*** Opening of The data ***

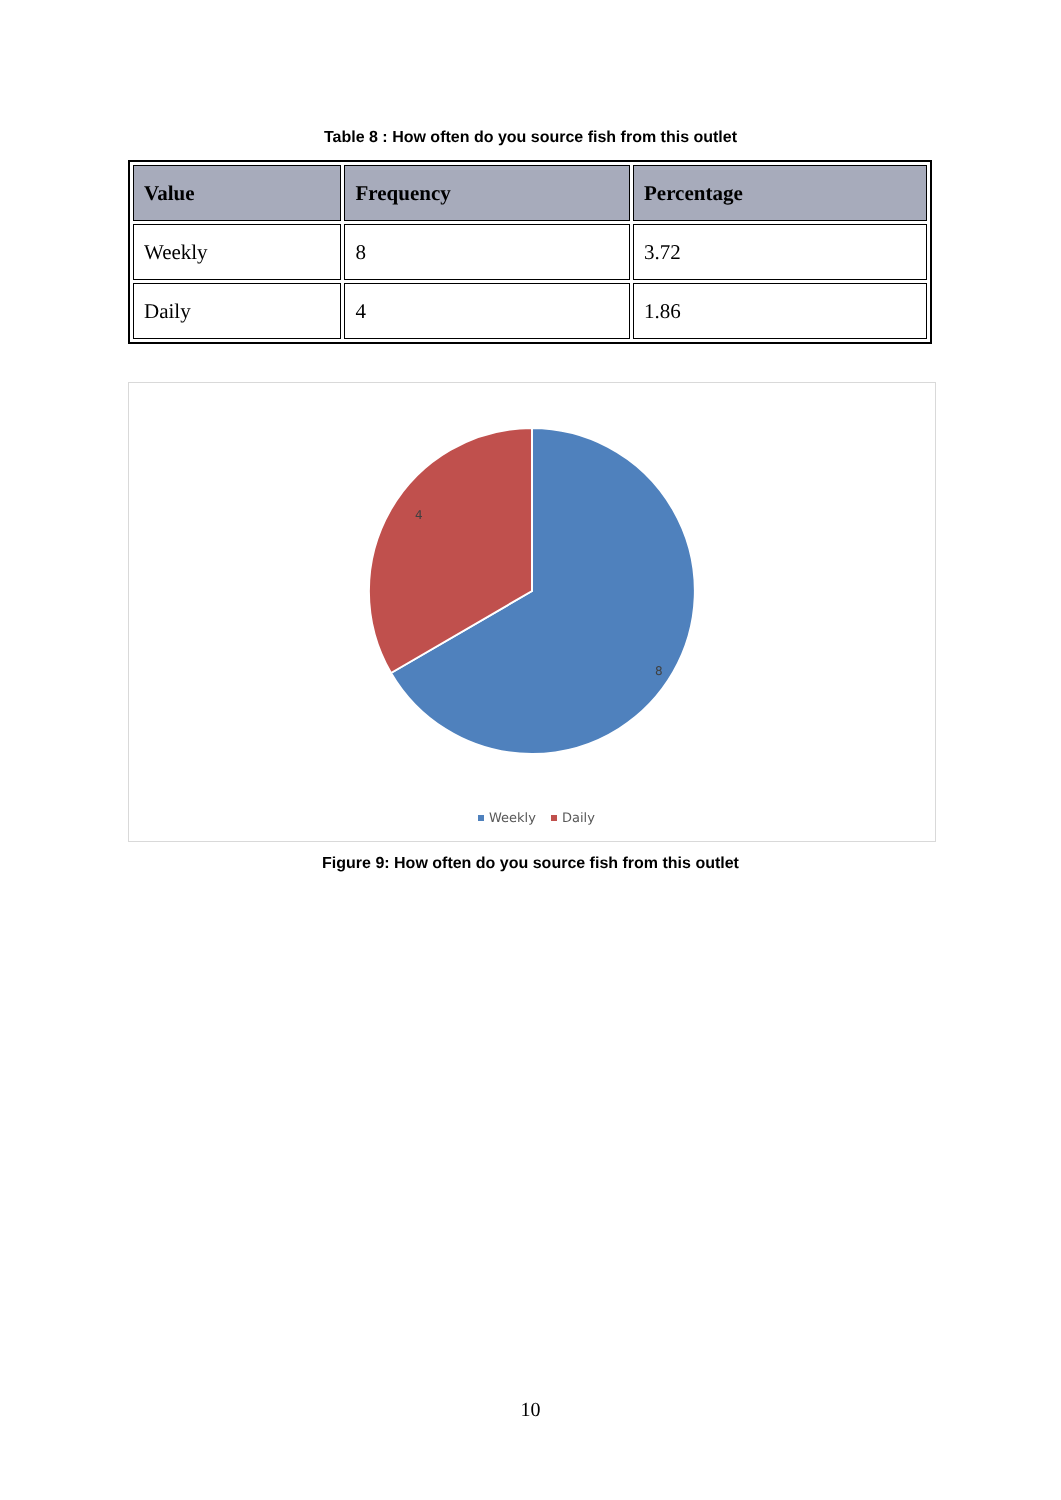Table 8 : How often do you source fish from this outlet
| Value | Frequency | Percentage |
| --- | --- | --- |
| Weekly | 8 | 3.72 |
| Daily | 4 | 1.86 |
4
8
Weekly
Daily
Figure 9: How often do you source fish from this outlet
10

*** Close of The data ***
*** Opening of The data ***

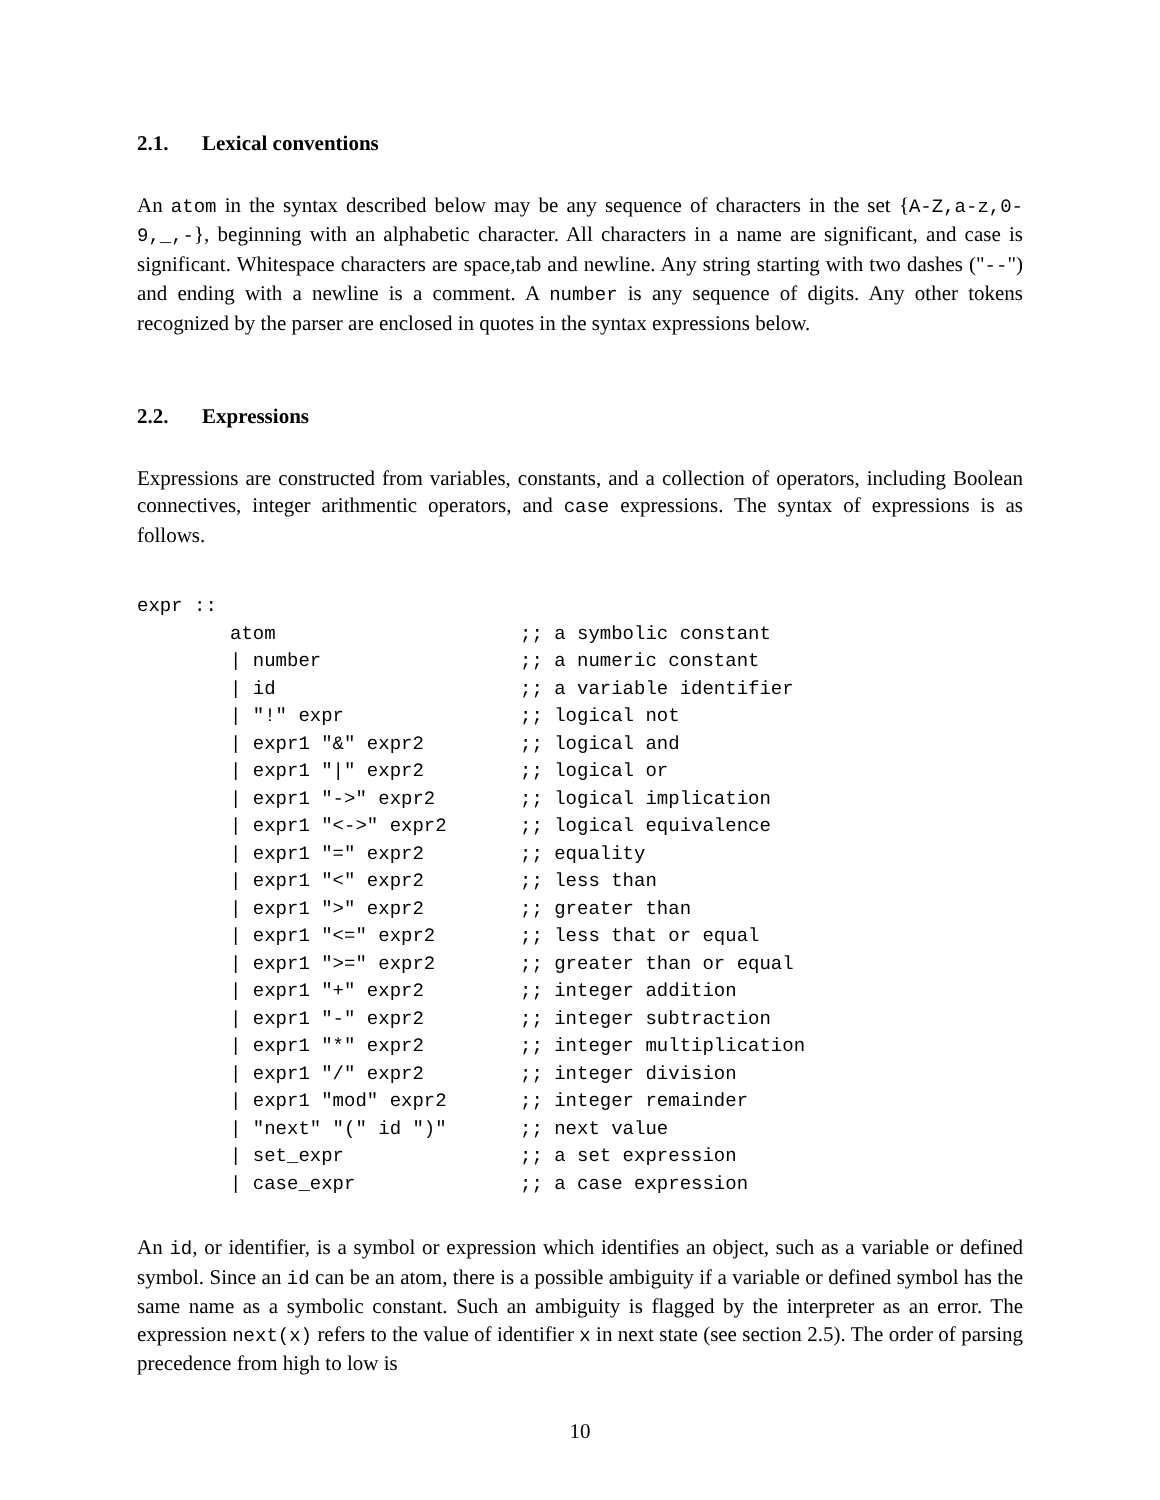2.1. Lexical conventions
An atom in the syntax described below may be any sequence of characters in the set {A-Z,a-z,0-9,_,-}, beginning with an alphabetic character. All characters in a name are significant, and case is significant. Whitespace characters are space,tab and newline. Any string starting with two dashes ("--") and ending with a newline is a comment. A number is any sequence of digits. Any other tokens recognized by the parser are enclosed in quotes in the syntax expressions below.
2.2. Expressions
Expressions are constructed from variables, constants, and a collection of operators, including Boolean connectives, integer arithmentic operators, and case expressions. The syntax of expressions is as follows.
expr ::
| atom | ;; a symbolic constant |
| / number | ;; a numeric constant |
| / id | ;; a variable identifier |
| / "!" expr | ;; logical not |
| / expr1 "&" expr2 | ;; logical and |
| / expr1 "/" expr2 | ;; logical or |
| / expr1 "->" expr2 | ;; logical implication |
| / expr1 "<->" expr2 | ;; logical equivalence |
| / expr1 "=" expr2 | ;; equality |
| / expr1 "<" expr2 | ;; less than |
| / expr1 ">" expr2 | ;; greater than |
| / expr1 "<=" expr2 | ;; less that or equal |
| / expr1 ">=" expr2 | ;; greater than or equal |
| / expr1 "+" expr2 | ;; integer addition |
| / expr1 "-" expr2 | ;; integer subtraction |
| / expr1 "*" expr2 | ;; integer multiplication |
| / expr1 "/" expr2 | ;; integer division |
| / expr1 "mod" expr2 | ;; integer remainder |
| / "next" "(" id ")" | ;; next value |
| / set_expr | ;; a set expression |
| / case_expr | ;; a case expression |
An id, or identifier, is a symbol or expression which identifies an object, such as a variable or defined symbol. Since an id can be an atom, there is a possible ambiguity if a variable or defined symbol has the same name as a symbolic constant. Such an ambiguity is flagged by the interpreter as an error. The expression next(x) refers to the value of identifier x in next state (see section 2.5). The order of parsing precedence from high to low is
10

*** Close of The data ***

**Task statement**
Please output exactly the lines between the one holding "set expression |" and the one holding "case expression |" in the records above, inclusive, and nothing more.

**Final answer**
| / set_expr | ;; a set expression |
| / case_expr | ;; a case expression |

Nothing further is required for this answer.